◆ **TEXTO SELECIONADO**:
Precisamente por ser, muitas vezes, confundido com obesidade, costuma ser diagnosticado numa fase já algo avançada, mas deixo-vos alguns sintomas – internos e externos – que podem ajudar-vos numa autoanálise (que nunca dispensa a consulta por um especialista).
Sintomas internos
- Sensibilidade extrema ao toque;
- Dor quando pressionada a zona;
- Sensação de pernas pesadas por causa do aumento do tecido adiposo e da concentração de líquidos.

◆ **INFORMAÇÃO FORNECIDA**:
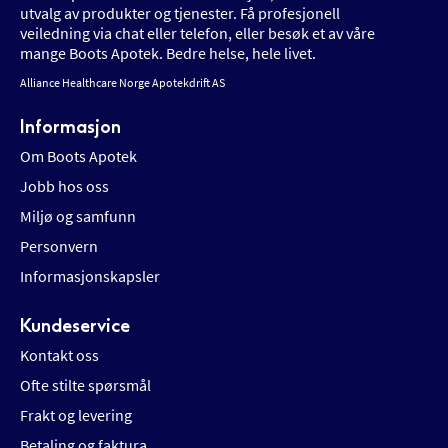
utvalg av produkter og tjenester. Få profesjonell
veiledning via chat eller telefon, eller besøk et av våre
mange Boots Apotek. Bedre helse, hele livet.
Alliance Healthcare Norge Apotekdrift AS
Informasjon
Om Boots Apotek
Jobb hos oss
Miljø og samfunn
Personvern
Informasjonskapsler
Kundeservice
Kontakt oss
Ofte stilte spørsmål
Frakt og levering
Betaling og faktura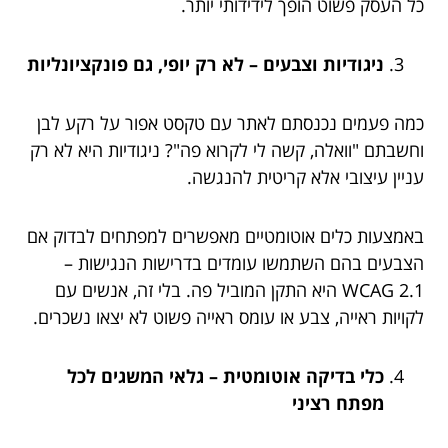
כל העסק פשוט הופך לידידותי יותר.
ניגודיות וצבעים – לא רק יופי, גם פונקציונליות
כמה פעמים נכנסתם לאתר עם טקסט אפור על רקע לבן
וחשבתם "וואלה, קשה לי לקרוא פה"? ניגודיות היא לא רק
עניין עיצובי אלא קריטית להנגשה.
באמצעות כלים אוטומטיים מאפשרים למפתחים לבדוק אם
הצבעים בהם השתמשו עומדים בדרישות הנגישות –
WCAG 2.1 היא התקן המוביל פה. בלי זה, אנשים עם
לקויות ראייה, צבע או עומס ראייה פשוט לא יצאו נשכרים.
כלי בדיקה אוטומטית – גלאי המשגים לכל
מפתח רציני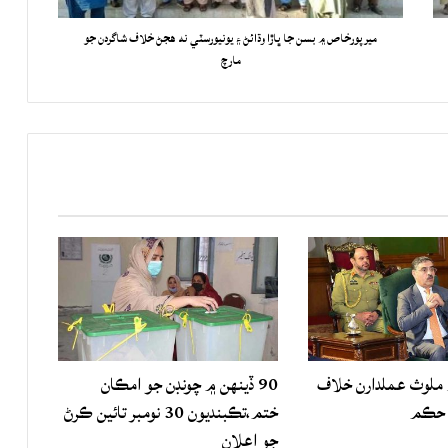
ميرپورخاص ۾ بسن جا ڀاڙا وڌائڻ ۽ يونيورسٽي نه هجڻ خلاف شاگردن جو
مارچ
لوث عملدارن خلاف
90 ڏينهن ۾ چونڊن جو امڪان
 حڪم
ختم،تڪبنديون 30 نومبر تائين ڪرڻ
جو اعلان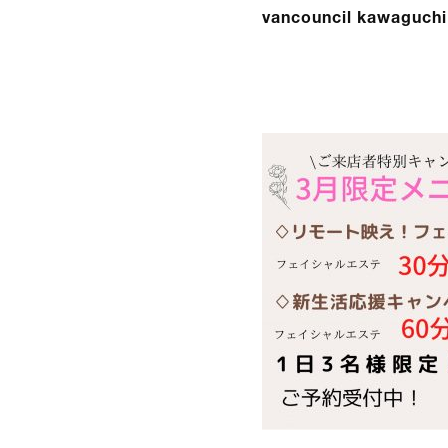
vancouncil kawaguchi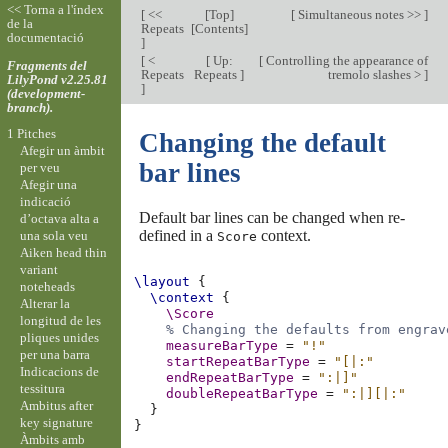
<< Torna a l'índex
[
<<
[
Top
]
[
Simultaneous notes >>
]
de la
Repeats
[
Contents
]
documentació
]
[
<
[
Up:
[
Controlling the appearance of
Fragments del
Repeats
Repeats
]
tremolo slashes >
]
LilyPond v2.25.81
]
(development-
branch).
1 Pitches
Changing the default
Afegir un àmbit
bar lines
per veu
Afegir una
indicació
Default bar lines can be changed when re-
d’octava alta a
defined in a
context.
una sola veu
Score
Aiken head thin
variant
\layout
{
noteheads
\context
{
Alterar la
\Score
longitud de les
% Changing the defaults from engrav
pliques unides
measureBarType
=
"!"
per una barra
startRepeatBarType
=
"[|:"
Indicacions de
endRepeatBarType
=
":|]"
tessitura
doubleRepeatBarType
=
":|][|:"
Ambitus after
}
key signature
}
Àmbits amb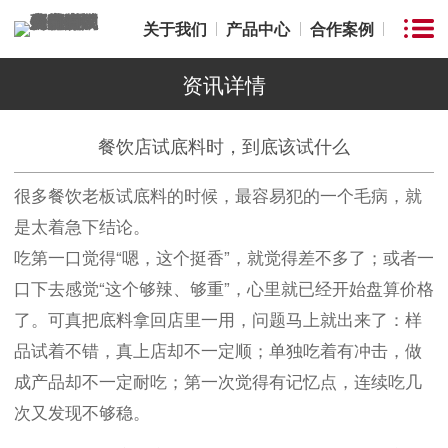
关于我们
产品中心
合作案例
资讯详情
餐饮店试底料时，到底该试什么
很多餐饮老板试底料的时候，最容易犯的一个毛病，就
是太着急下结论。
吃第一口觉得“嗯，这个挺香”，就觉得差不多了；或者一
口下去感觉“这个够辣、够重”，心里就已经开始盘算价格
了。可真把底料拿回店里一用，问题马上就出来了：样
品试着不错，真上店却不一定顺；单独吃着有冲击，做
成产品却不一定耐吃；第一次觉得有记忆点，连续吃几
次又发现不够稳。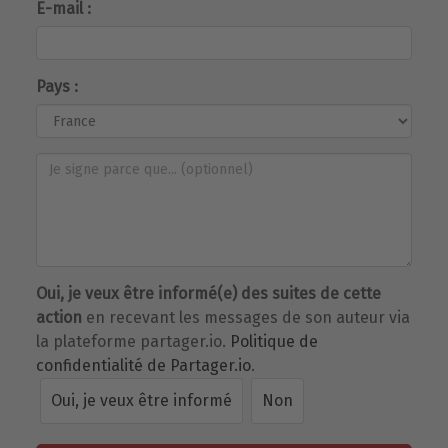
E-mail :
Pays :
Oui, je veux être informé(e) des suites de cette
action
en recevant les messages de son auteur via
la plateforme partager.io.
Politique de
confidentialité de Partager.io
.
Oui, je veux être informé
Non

--

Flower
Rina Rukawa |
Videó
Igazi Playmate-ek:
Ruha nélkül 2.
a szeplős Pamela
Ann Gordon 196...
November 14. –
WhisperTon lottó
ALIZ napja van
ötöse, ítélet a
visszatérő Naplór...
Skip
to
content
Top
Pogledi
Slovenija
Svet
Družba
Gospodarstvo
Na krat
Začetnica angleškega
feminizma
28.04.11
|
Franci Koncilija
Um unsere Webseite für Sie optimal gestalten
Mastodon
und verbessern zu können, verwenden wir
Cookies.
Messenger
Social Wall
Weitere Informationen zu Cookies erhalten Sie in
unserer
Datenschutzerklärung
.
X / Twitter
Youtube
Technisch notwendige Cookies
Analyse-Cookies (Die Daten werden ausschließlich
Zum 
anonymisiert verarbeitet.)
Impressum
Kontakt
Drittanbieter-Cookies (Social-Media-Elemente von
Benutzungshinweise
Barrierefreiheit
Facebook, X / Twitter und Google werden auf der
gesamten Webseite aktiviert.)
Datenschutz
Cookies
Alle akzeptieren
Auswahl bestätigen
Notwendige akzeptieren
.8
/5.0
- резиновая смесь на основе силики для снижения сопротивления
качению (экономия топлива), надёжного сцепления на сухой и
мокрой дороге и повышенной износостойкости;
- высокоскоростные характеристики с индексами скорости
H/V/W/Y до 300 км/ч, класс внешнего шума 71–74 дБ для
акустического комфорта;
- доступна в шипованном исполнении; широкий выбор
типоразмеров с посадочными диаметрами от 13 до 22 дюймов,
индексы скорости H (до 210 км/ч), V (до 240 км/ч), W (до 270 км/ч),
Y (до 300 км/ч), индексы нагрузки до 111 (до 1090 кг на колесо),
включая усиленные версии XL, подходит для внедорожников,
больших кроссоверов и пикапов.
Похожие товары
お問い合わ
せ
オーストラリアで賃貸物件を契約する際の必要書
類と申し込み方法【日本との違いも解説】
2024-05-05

* * *

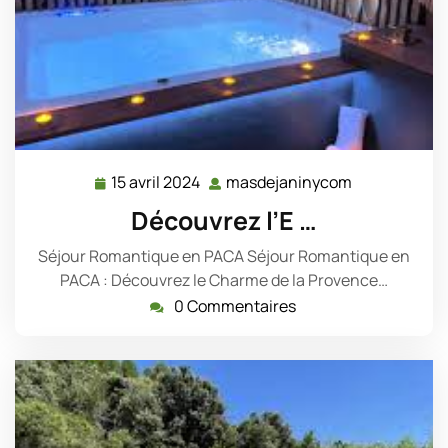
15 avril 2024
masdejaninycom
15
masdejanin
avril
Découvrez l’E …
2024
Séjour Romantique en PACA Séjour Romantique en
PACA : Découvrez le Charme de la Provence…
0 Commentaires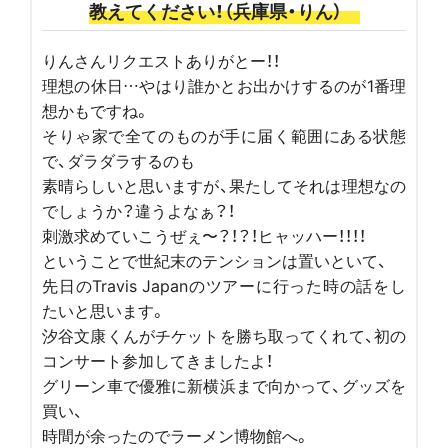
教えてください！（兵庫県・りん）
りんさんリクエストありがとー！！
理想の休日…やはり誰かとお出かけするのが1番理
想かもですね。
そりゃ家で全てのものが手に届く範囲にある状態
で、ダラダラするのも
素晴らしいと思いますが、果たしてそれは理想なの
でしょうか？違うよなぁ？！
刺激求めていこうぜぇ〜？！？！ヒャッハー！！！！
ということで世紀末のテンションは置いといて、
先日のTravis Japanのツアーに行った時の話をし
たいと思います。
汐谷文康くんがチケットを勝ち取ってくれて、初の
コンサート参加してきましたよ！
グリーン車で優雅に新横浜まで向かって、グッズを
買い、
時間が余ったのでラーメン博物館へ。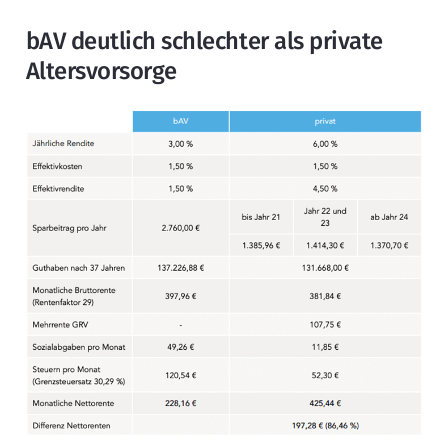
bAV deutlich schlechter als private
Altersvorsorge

◆ **O QUE SE PEDE**:
Responda às perguntas sobre o texto selecionado.
1. Com que é muitas vezes confundido o problema descrito?
2. Que sintoma surge quando a zona é pressionada?
3. A que se deve a sensação de pernas pesadas?

◆ **RESPOSTA ESCRITA**:
1. Com obesidade.
2. Dor.
3. Ao aumento do tecido adiposo e da concentração de líquidos.